At ABB, I led several key cybersecurity initiatives to enhance data protection and threat detection. This included :

• Implementing Office 365 Data Loss Prevention (DLP) using Azure AIP and deploying a VIP Mobile DLP solution for enhanced data security.
• Implementation of SIEM monitoring for OT critical assets using IBM Qradar and Snare Agents, ensuring real-time threat detection.
• Implemented hardening of OT Historian Servers
• Implementation of endpoint security protection with IBM Trusteer
• Implementation of Defense-in-Depth pilot utilizing Fireeye NX and HX.
• Integration of Microsoft ACS SCOM to propagate event data into Qradar.

Architected and implemented a secure SCADA/EMS security architecture aligned with IEC 62351, NIST, and COBIT. Delivered IT/OT visibility, system hardening, privileged access controls, whitelisting, APT mitigation, and SOC operating model design, improving regulatory compliance, change management maturity, and operational resilience of electric grid control systems. Other outcomes are :

• Hardening of the infrastructure servers, Historians and directory servers.
• Leverage Tenable OT to inventarize assets and provide OT footprint visibility.
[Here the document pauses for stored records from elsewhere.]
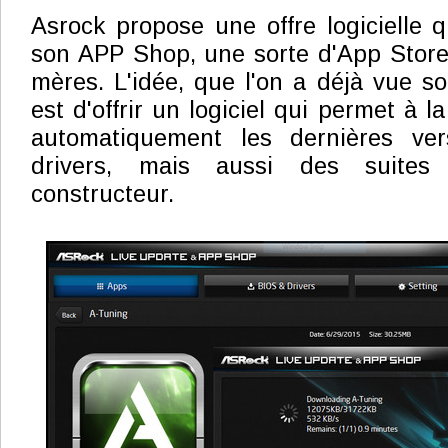
Asrock propose une offre logicielle q
son APP Shop, une sorte d'App Store
mères. L'idée, que l'on a déjà vue so
est d'offrir un logiciel qui permet à l
automatiquement les dernières ve
drivers, mais aussi des suites 
constructeur.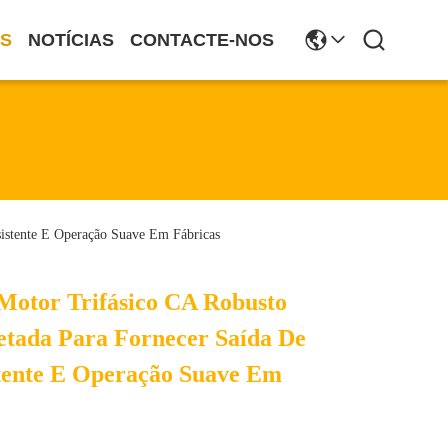
S
NOTÍCIAS
CONTACTE-NOS
sistente E Operação Suave Em Fábricas
Motor Trifásico CA Robusto
etada Para Fornecer Saída De
tente E Operação Suave Em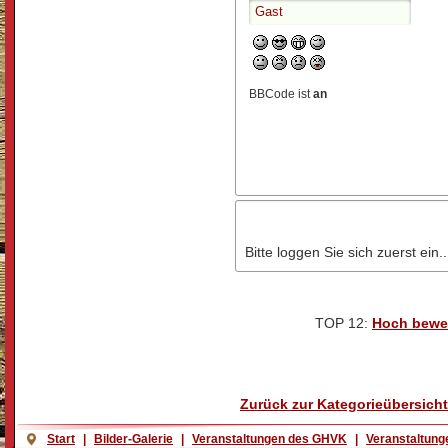
BBCode ist
an
Bitte loggen Sie sich zuerst ein..
TOP 12:
Hoch bewe
Zurück zur Kategorieübersicht
Start
|
Bilder-Galerie
|
Veranstaltungen des GHVK
|
Veranstaltung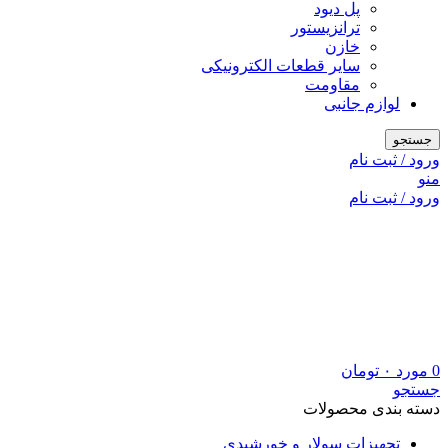
پل دیود
ترانزیستور
خازن
سایر قطعات الکترونیکی
مقاومت
لوازم جانبی
جستجو
ورود / ثبت نام
منو
ورود / ثبت نام
0
مورد
۰
تومان
جستجو
دسته بندی محصولات
تجهیزات سولار و خورشیدی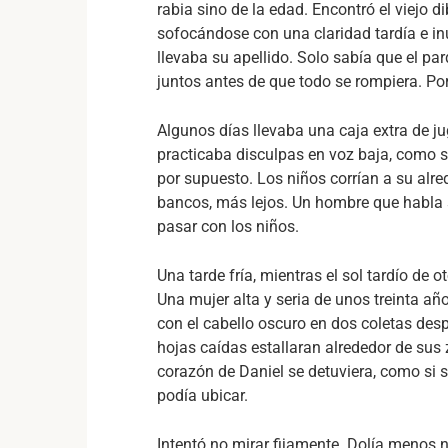
rabia sino de la edad. Encontró el viejo d
sofocándose con una claridad tardía e inút
llevaba su apellido. Solo sabía que el par
juntos antes de que todo se rompiera. Po
Algunos días llevaba una caja extra de jug
practicaba disculpas en voz baja, como si
por supuesto. Los niños corrían a su alre
bancos, más lejos. Un hombre que habla 
pasar con los niños.
Una tarde fría, mientras el sol tardío de
Una mujer alta y seria de unos treinta a
con el cabello oscuro en dos coletas desp
hojas caídas estallaran alrededor de sus
corazón de Daniel se detuviera, como si
podía ubicar.
Intentó no mirar fijamente. Dolía menos 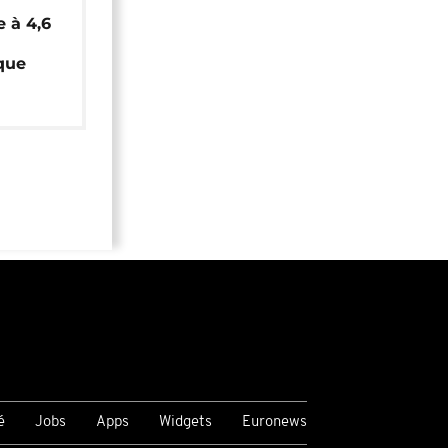
e à 4,6
que
é
Jobs
Apps
Widgets
Euronews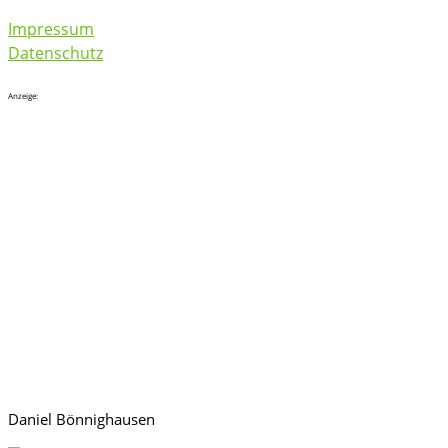
Impressum
Datenschutz
Anzeige:
Daniel Bönnighausen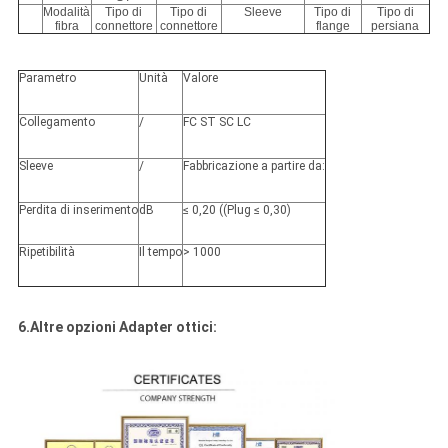
Modalità
Tipo di
Tipo di
Sleeve
Tipo di
Tipo di
fibra
connettore
connettore
flange
persiana
Parametro
Unità
Valore
Collegamento
/
FC ST SC LC
Sleeve
/
Fabbricazione a partire da:
Perdita di inserimento
dB
≤ 0,20 ((Plug ≤ 0,30)
Ripetibilità
Il tempo
> 1000
6.Altre opzioni Adapter ottici: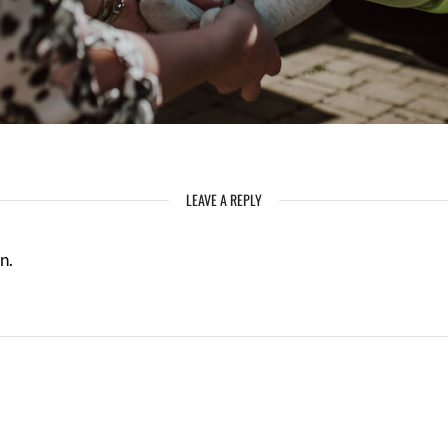
LEAVE A REPLY
n.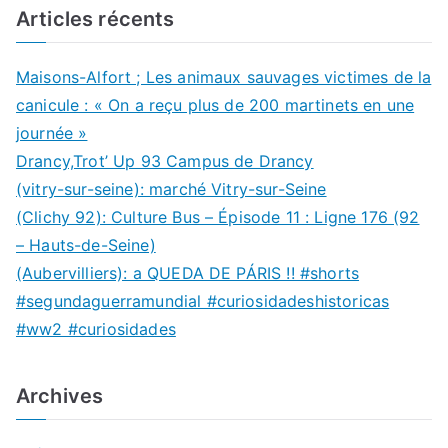
Articles récents
Maisons-Alfort ; Les animaux sauvages victimes de la
canicule : « On a reçu plus de 200 martinets en une
journée »
Drancy,Trot’ Up 93 Campus de Drancy
(vitry-sur-seine): marché Vitry-sur-Seine
(Clichy 92): Culture Bus – Épisode 11 : Ligne 176 (92
– Hauts-de-Seine)
(Aubervilliers): a QUEDA DE PÁRIS !! #shorts
#segundaguerramundial #curiosidadeshistoricas
#ww2 #curiosidades
Archives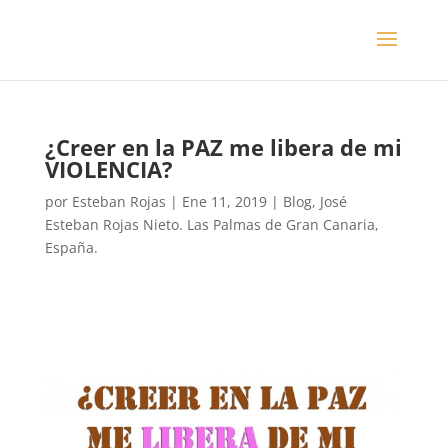
¿Creer en la PAZ me libera de mi
VIOLENCIA?
por
Esteban Rojas
|
Ene 11, 2019
|
Blog
,
José
Esteban Rojas Nieto. Las Palmas de Gran Canaria,
España.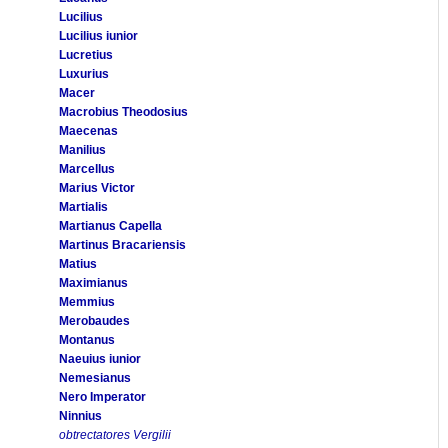
Lucilius
Lucilius iunior
Lucretius
Luxurius
Macer
Macrobius Theodosius
Maecenas
Manilius
Marcellus
Marius Victor
Martialis
Martianus Capella
Martinus Bracariensis
Matius
Maximianus
Memmius
Merobaudes
Montanus
Naeuius iunior
Nemesianus
Nero Imperator
Ninnius
obtrectatores Vergilii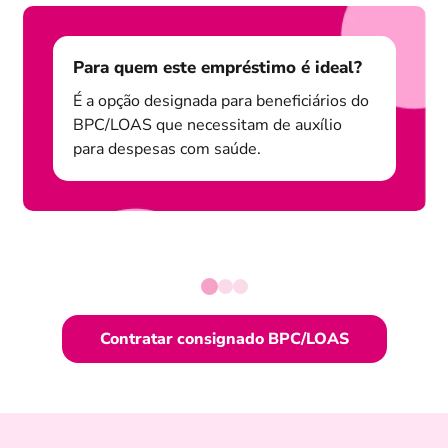
Para quem este empréstimo é ideal?
É a opção designada para beneficiários do
BPC/LOAS que necessitam de auxílio
para despesas com saúde.
Contratar consignado BPC/LOAS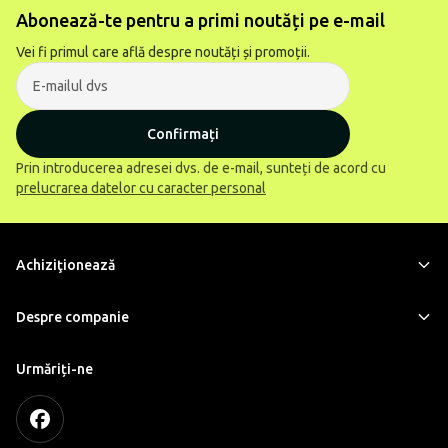
Abonează-te pentru a primi noutăți pe e-mail
Vei fi primul care află despre noutăți și promoții.
Confirmați
Prin introducerea adresei dvs. de e-mail, sunteți de acord cu
prelucrarea datelor cu caracter personal
Achiziţionează
Despre companie
Urmăriți-ne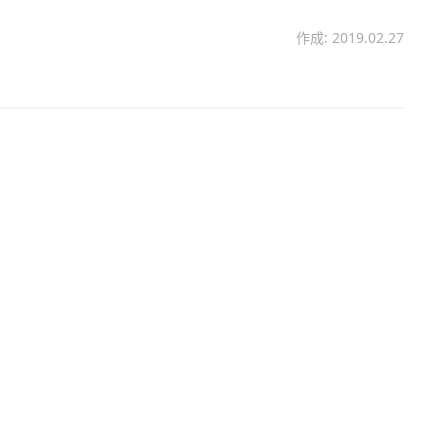
作成: 2019.02.27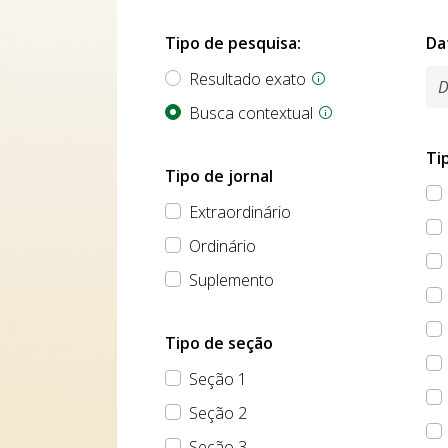
Tipo de pesquisa:
Da
Resultado exato
Busca contextual
Ti
Tipo de jornal
Extraordinário
Ordinário
Suplemento
Tipo de seção
Seção 1
Seção 2
Seção 3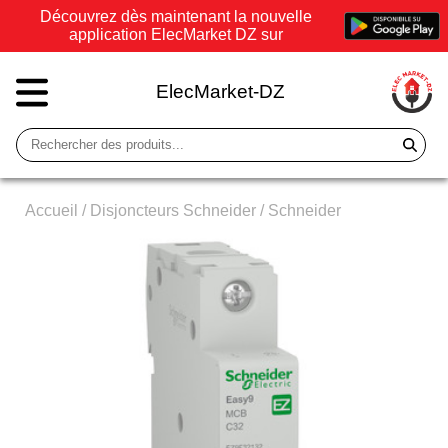
Découvrez dès maintenant la nouvelle
application ElecMarket DZ sur
ElecMarket-DZ
Accueil
/
Disjoncteurs Schneider
/
Schneider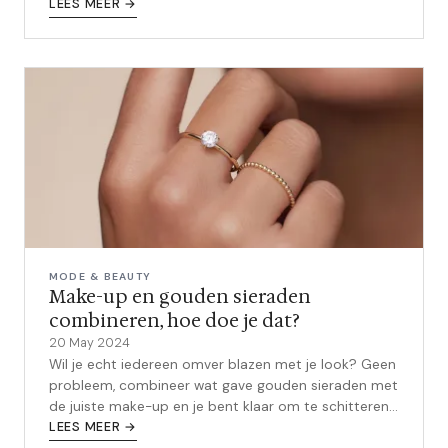
LEES MEER →
MODE & BEAUTY
Make-up en gouden sieraden
combineren, hoe doe je dat?
20 May 2024
Wil je echt iedereen omver blazen met je look? Geen
probleem, combineer wat gave gouden sieraden met
de juiste make-up en je bent klaar om te schitteren.
Hier is een uitgebreide gi...
LEES MEER →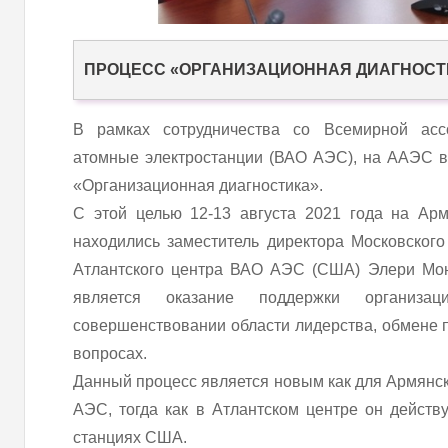
ПРОЦЕСС «ОРГАНИЗАЦИОННАЯ ДИАГНОСТ
В рамках сотрудничества со Всемирной ассо
атомные электростанции (ВАО АЭС), на ААЭС в
«Организационная диагностика».
С этой целью 12-13 августа 2021 года на Ар
находились заместитель директора Московског
Атлантского центра ВАО АЭС (США) Элери Мон
является оказание поддержки организац
совершенствовании области лидерства, обмене
вопросах.
Данный процесс является новым как для Армянск
АЭС, тогда как в Атлантском центре он действ
станциях США.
Worked as Senior Security Architect in CA professional services delivering end-to-end security transformation programs across banking, insurance, energy, aviation, automotive, and logistics clients. Owned full project life-cycle from assessment and presales(RFI/RFP) through architecture, implementation, and operational handover. Delivered IAM architecture design and solution to several clients in diverse industrial sectors. As part of my role I had management responsibility for 2 consultants in DACH . Also involved in training clients on CA technology products.